= ACTIVITY =
Resume the email thread about storing and slicing NumPy arrays with pyArrow from the point where it stops.

= EXTRACTED TEXT =
────────────────

Slicing is O(1) once it is loaded in memory.
On Wed, Nov 23, 2022 at 9:20 AM Ramón Casero Cañas <[email protected]> wrote:
>
> Hi Jacek,
>
> Thanks for your reply, but it looks like that would be a complicated
> workaround. I have been looking some more, and it looks like hdf5 would be a
> good file format for this problem.
>
> It naturally supports slicing like fp['field1'][1000:5000], provides chunking
> and compression, new arrays can be appended... Maybe Arrow is just not the
> right tool for this specific problem.
>
> Kind regards,
>
> Ramon.
>
>
> On Wed, 23 Nov 2022 at 15:54, Jacek Pliszka <[email protected]> wrote:
>>
>> Hi!
>>
>> I am not sure if this would solve your problem:
>>
>> pa.concat_tables([pa.Table.from_pydict({'v': v}).append_column('f',
>> [len(v)*[f]]) for f, v in x.items()])
>>
>> pyarrow.Table
>> v: double
>> f: string
>> ----
>> v: [[0.2,0.2,0.2,0.1,0.2,0,0.8,0.7],[0.3,0.5,0.1],[0.9,nan,nan,0.1,0.5]]
>> f:
>> [["field1","field1","field1","field1","field1","field1","field1","field1"],["field2","field2","field2"],["field3","field3","field3","field3","field3"]]
>>
>> f column should compress very well or you can make it dictionary from the
>> start.
>>
>> To get back you can do couple things, take from pc.equal, to_batches, groupby
>>
>> BR
>>
>> Jacek
>>
>>
>>
>> śr., 23 lis 2022 o 13:12 Ramón Casero Cañas <[email protected]> napisał(a):
>> >
>> > Hi,
>> >
>> > I'm trying to figure out whether pyArrow could efficiently store and slice
>> > large python dictionaries that contain numpy arrays of variable length,
>> > e.g.

────────────────

= SOURCE DATA =
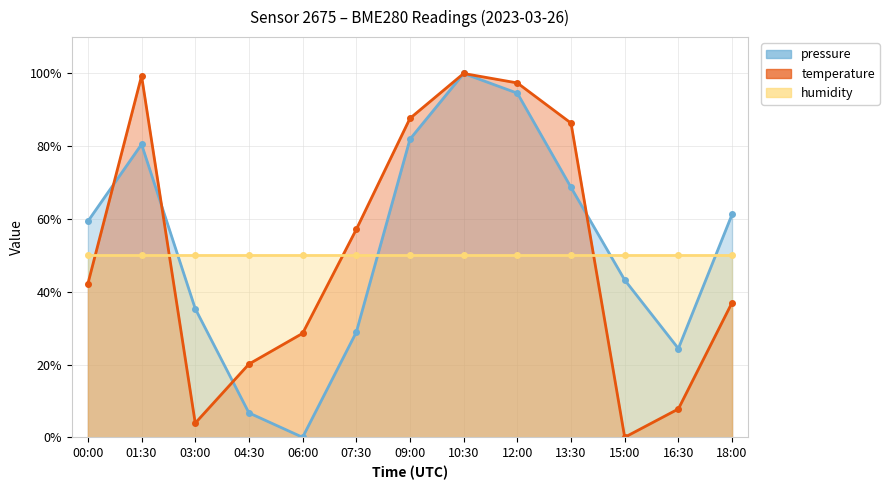

At which label is temperature closest to 50?

07:30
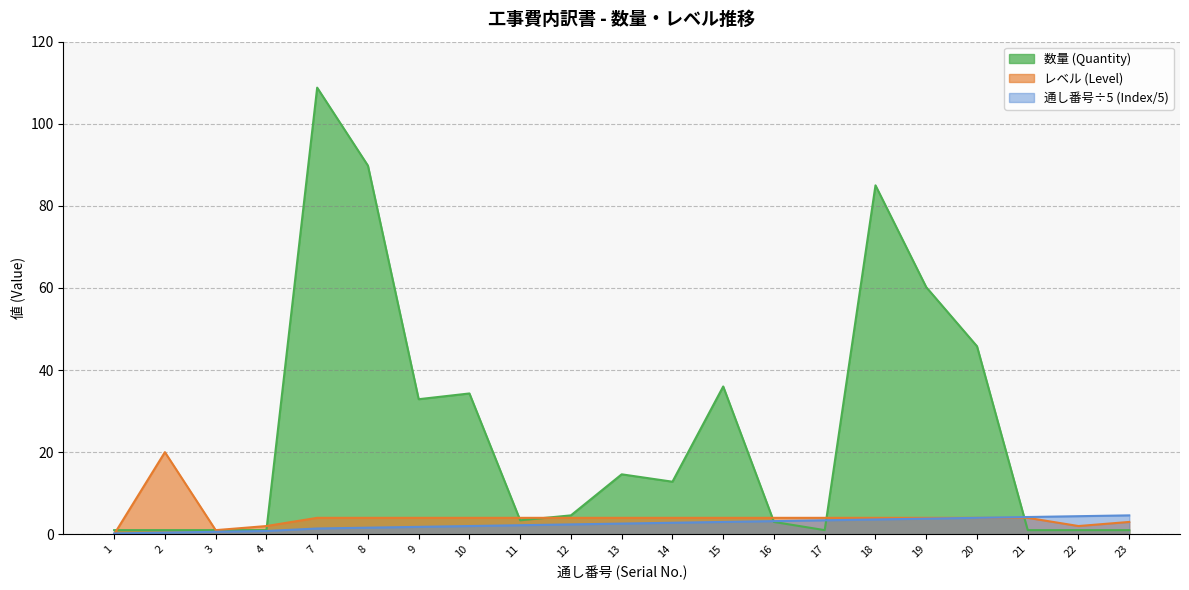

Count the number of data series in this chart.

3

────────────────

= REPLY =
>> >
>> > x = {
>> > 'field1': [0.2, 0.2, 0.2, 0.1, 0.2, 0.0, 0.8, 0.7],
>> > 'field2': [0.3, 0.5, 0.1],
>> > 'field3': [0.9, NaN, NaN, 0.1, 0.5]
>> > }
>> >
>> > Arrow seems to be designed for Tables, but I was wondering whether there's
>> > a way to do this (probably not with a Table or RecordBatch because those
>> > require the same lengths).
>> >
>> > The vector in each dictionary key would have in the order of 1e4 - 1e9
>> > elements. There are some NaN gaps in the data (which would go well with
>> > Arrow's null elements, I guess), but especially, many repeated values that
>> > makes the data quite compressible.
>> >
>> > Apart from writing that data to disk quickly and with compression, then I
>> > need to slice it efficiently, e.g.
>> >
>> > fp = open('file', 'r')
>> > v = fp['field1'][1000:5000]
>> >
>> > Is this something that can be done with pyArrow?
>> >
>> > Kind regards,
>> >
>> > Ramon.